12 settembre 2014 11:31

Ora che di nuovo non siamo più rilevanti e non veniamo menzionati nei titoli delle prime, seconde e terze pagine dei giornali, ora la mattina possiamo emettere un cauto sospiro di sollievo.

Non c’e più bisogno di inventarsi delle false identità per rispondere alla domanda “di dove sei?”, per non dover avviare ogni secondo un confronto geopolitico con un tassista della capitale. All’improvviso non arrivano più telefonate da amici con cui non mi sentivo dai tempi dell’università, e che con la scusa di chiedere come sto attaccano un discorso pro o anti israeliano, a seconda dei casi.

Di nuovo i miei vicini di casa hanno la libertà di non salutarmi in ascensore, e non perché sono filopalestinesi ma semplicemente per antipatia.

In questi giorni ci è permesso di tornare su Facebook senza dover necessariamente litigare, di avere il tempo per guardare i filmati più assurdi e di condividere un articolo del Daily Telegraph che nomina Israele come uno dei 25 posti da visitare prima di morire, ricevendo perfino qualche inaspettato like.

Ora che è finita la guerra, in rete è di nuovo recuperabile il video di un gruppo musicale israeliano, dedicato a tutti gli israeliani che hanno scelto di vivere altrove per ambire a uno stipendio più elevato o un affitto più basso, o semplicemente per cercare di vivere meglio. Ovviamente qualcuno ha sottolineato: per vivere, punto. La tv israeliana parla di un 30 per cento di israeliani che sarebbero disposti a emigrare: forse non sanno che in poco tempo, ogni volta che porteranno il proprio cane al parco, si troveranno a essere ritenuti - loro malgrado - dei diplomatici ed esperti di politica internazionale.

L’annuncio della fine della guerra ci coglie increduli e sospettosi quasi quanto l’annuncio del suo inizio, e i mezzi di comunicazione tornano a parlare di altro. La notizia arriva al termine di una lunga ossessione mediatica che ha saputo trasformare il conflitto israeliano nel conflitto più parlato e commentato in assoluto. Anche se le guerre e i conflitti sono tanti.

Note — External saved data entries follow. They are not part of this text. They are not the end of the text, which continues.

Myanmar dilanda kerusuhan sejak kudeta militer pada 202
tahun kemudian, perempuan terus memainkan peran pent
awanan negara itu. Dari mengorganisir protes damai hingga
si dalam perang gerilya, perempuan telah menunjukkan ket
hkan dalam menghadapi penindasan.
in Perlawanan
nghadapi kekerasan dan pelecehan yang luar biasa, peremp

Di questo squilibrio informativo parla a lungo Matti Friedman, ex corrispondente del Ap in Israele. Friedman sottolinea la sproporzione del numero dei corrispondenti, autori di una copertura mediatica per niente obiettiva e comunque lontana dalla realtà globale.

Non è una voce solitaria. Anche Richard Miron, ex inviato della Bbc in Medio Oriente, pone alcune domande importanti per quanto riguarda la copertura mediatica del conflitto tra Israele e Gaza. E circa due settimane fa Forbes ha criticato un “giornalismo pigro e superficiale, mosso da un’agenda politica e da qualche interesse”.

Il conflitto di questa estate non cambierà la storia: cambierà solo la vita dei familiari delle vittime che oggi continuano a fare i conti con le loro ferite e a vivere in un incubo costante. Di loro il mondo - se mai ne è venuto a conoscenza - si è già dimenticato. Dei loro cari non ne parla più nessuno. Di nuovo non sono più rilevanti.